(Saved data entries)
--

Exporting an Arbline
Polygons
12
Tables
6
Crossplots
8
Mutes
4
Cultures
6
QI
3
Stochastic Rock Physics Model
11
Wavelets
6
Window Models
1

--

AIM OF THE EXERCISE ▸ Render each line of the material above as a string in a JSON list, in order and leaving out any blank lines.

YOUR SOLUTION ▸
[
  "Exporting an Arbline",
  "Polygons",
  "12",
  "Tables",
  "6",
  "Crossplots",
  "8",
  "Mutes",
  "4",
  "Cultures",
  "6",
  "QI",
  "3",
  "Stochastic Rock Physics Model",
  "11",
  "Wavelets",
  "6",
  "Window Models",
  "1"
]